Ele também defendeu um novo pacto federativo, com mais dinheiro para governos regionais.

— O Brasil é uma pirâmide de cabeça pra baixo. A nossa ideia é virar essa pirâmide. O dinheiro tem que descer.

‘Plano B’ para Previdência
Embora tenha defendido que a reforma da Previdência é a principal medida, Guedes afirmou que, se as reformas não funcionarem, tem uma proposta de emenda à Constituição (PEC) pronta para lidar com o descontrole dos gastos: desvincular todas as despesas do Orçamento, incluindo salários de servidores. Na prática, isso abriria margem para que benefícios previdenciários e salários de servidores não sejam reajustados nem pela inflação.

— Essa primeira grande despesa, que é a despesa da Previdência é o primeiro e maior desafio a ser enfrentado. Se for bem-sucedido esse enfrentamento, a dois meses a nossa frente, temos dez anos de crescimento sustentável pela frente. Se não for, temos sugestões também. (…) Se isso falhar, temos uma PEC também. Porque essas despesas vão se chocar contra o teto. E aí tem que escolher, ou segura o teto, desindexa, desvincula e desobriga todas as despesas da União. Reabilita a classe política brasileira, tem que sair e fazer as escolhas.

Guedes completou que a espécie de “plano B” em caso de falha da Previdência poderia ter um efeito positivo para a economia.

— O bonito é que se der errado pode dar certo. Chamaria essa PEC de PEC do pacto federativo — completou o ministro.

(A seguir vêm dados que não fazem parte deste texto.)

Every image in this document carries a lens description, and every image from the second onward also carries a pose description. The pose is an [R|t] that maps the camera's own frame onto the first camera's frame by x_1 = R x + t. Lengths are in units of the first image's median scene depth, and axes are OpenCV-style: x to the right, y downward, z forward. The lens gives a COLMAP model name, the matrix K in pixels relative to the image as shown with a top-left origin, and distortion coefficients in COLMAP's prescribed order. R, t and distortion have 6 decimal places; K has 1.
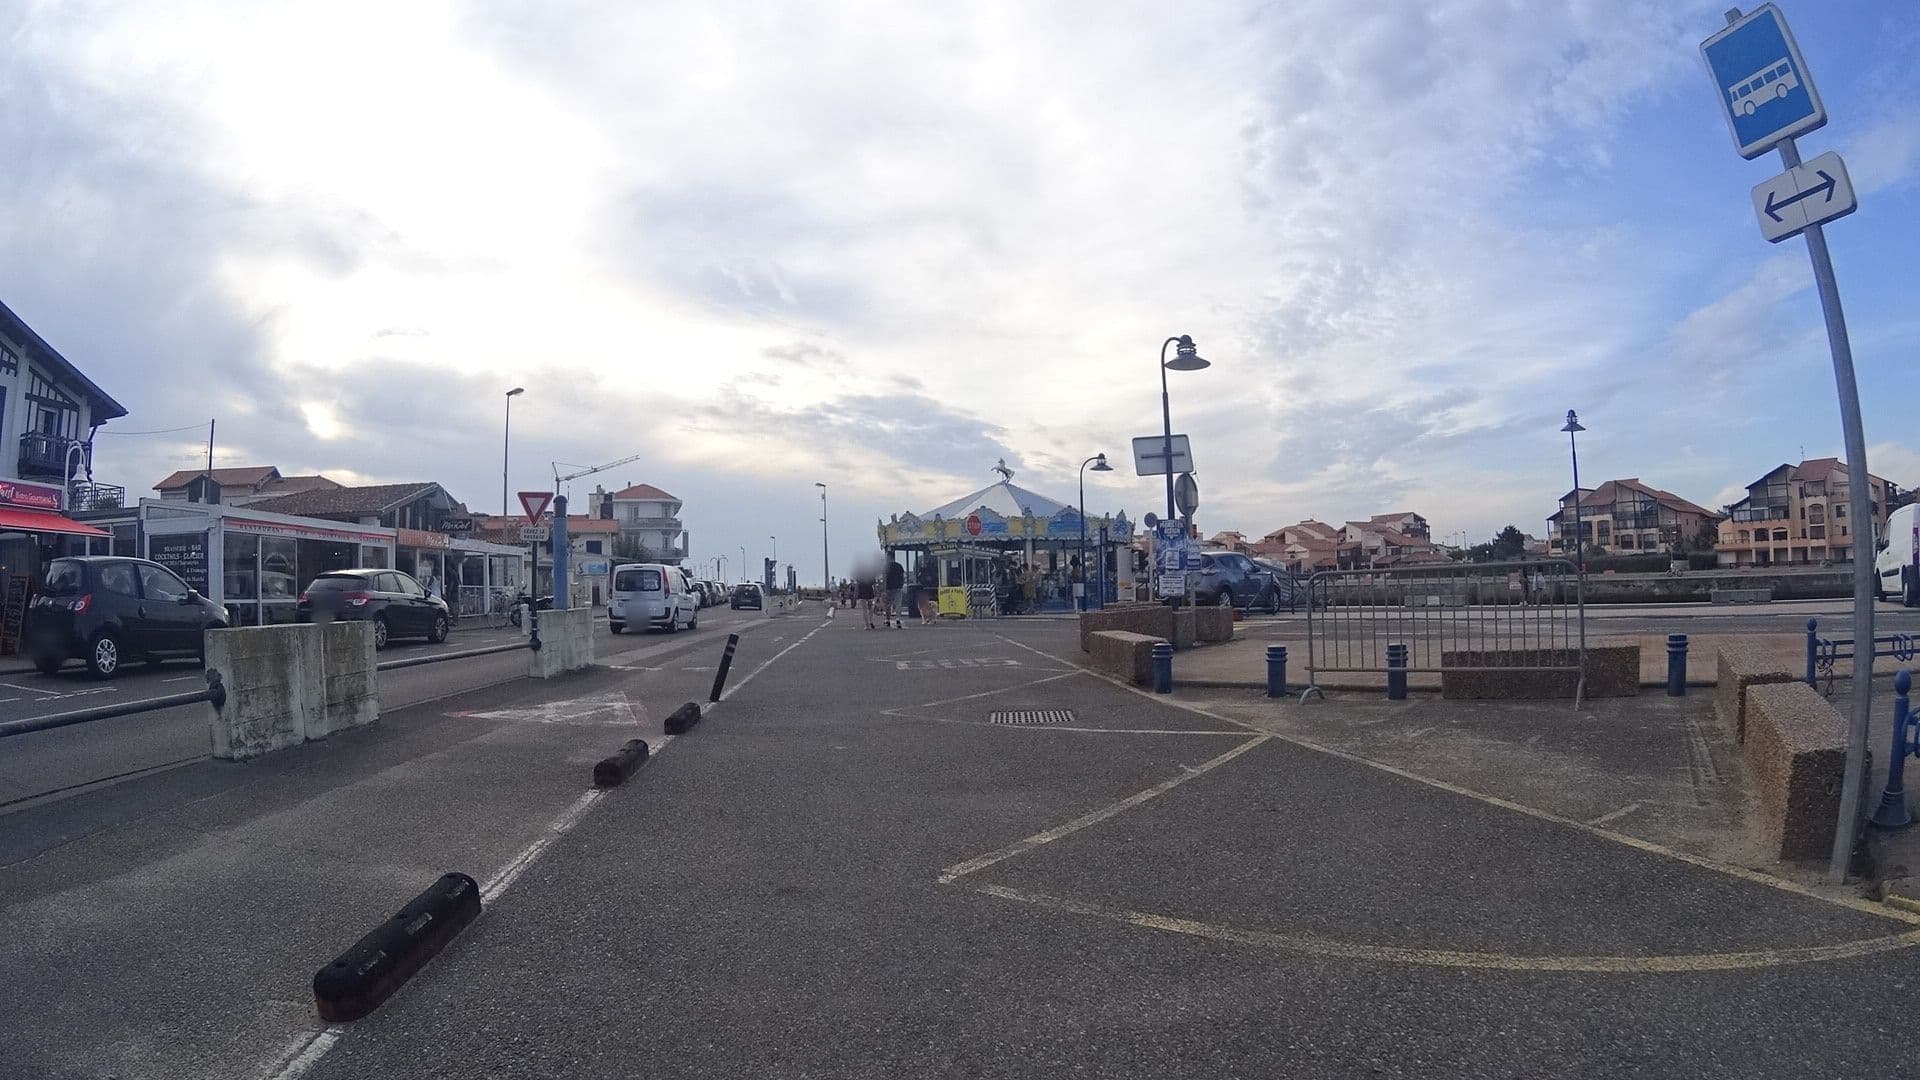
lens RADIAL K [[778.7, 0, 960.0], [0, 778.7, 540.0], [0, 0, 1]] dist [-0.000053, -0.002525]
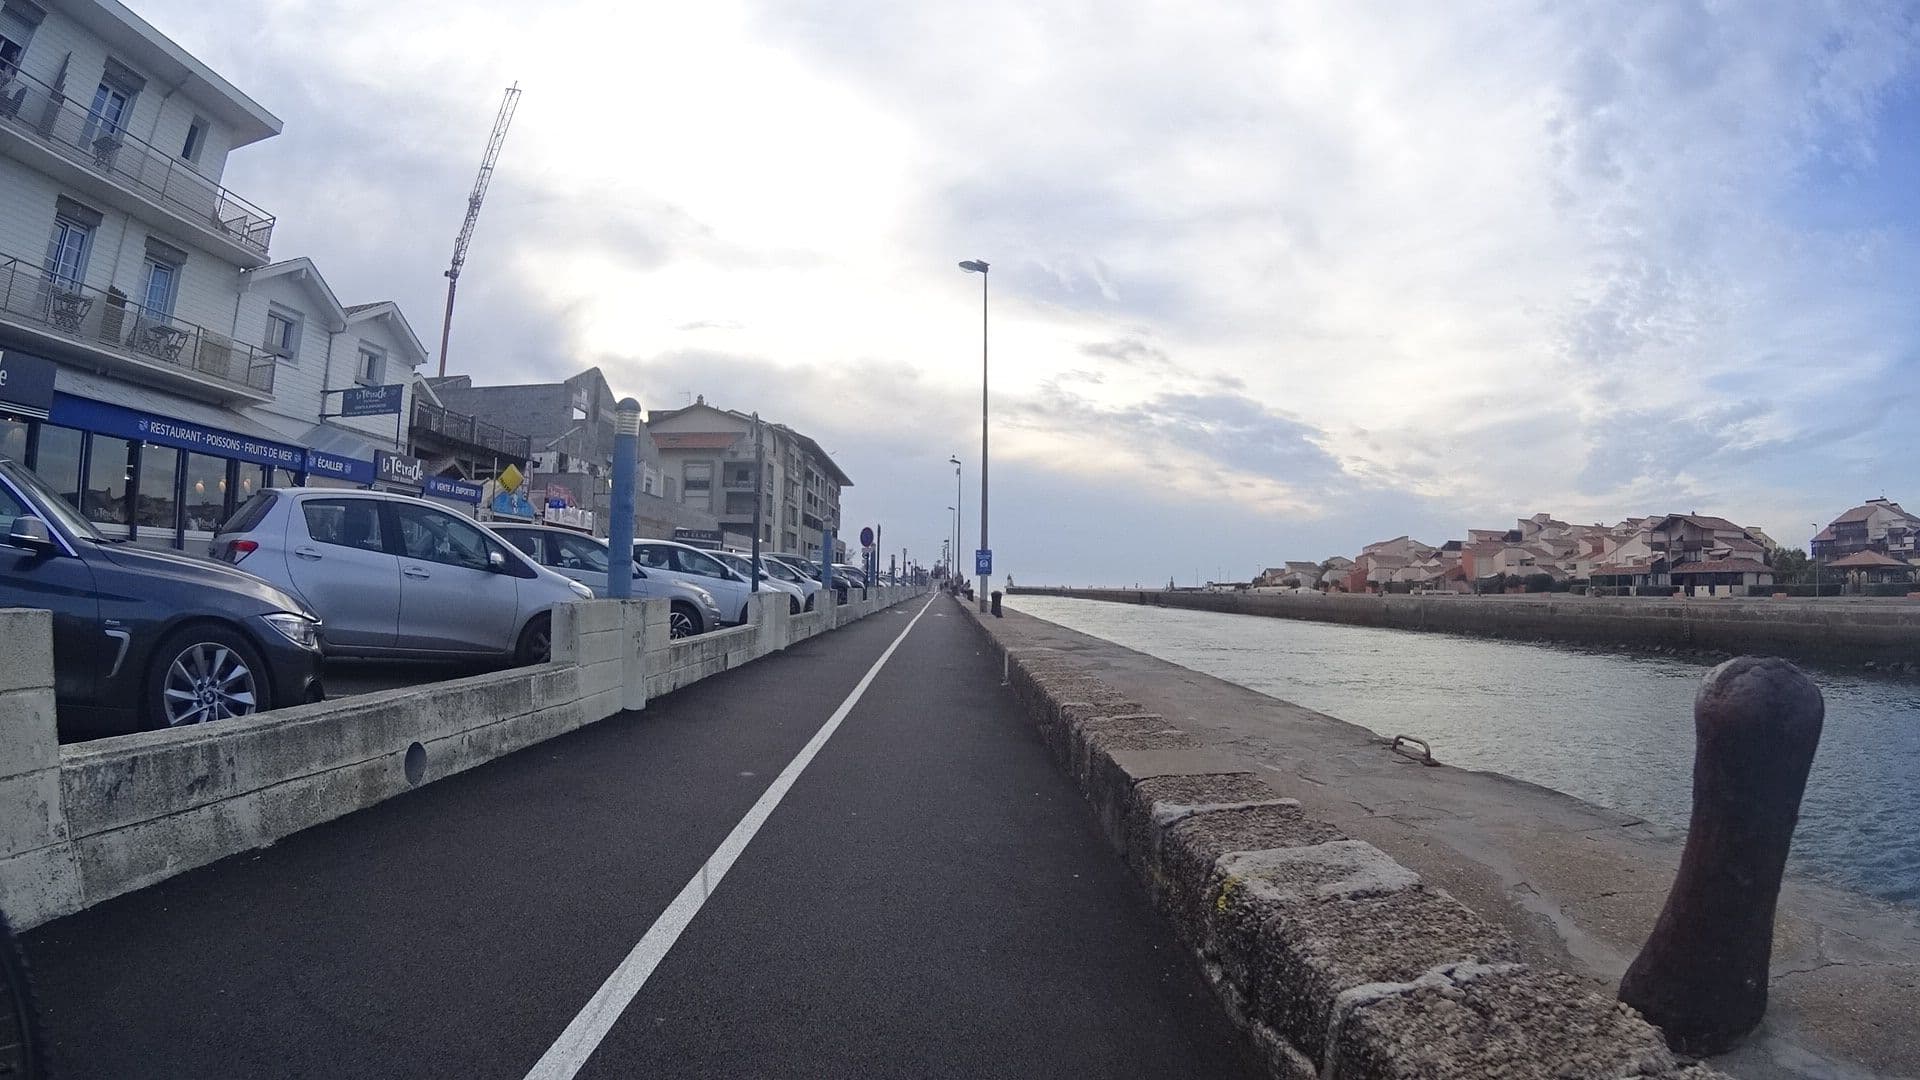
lens RADIAL K [[778.7, 0, 960.0], [0, 778.7, 540.0], [0, 0, 1]] dist [-0.000053, -0.002525]
pose [[0.997563, 0.029815, -0.063076, -0.288672], [-0.029688, 0.999555, 0.002941, 0.001300], [0.063136, -0.001061, 0.998004, 0.005014]]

O ministro disse que a abertura econômica será atrelada à simplificação de impostos e encargos trabalhistas:

— Não posso abrir a economia… Você amarra uma bola de ferro na perna direita, os juros altos, uma na perna esquerda, carga tributária e um piano nas costas, os encargos trabalhistas e diz: corre que o chinês vai te pegar. Não é razoável. Não tem nada de superministérios. É só cantar a mesma música e daí eu ter chamado os Chicago Oldies, porque eles conhecem essa canção.

Guedes recebeu os cargos dos antigos ministérios da Fazenda, do Planejamento e da Indústria, Comércio Exterior e Serviços, que foram reunidos na Economia. Ele também irá ficar com algumas das atribuições do extinto Ministério do Trabalho. A cerimônia foi acompanhada pelos secretários especiais que ficarão sob o comando de Guedes.

O presidente do Supremo Tribunal Federal (STF), ministro Dias Toffoli, e o presidente da Câmara, Rodrigo Maia (DEM-RJ), participaram da cerimônia de transmissão de cargo.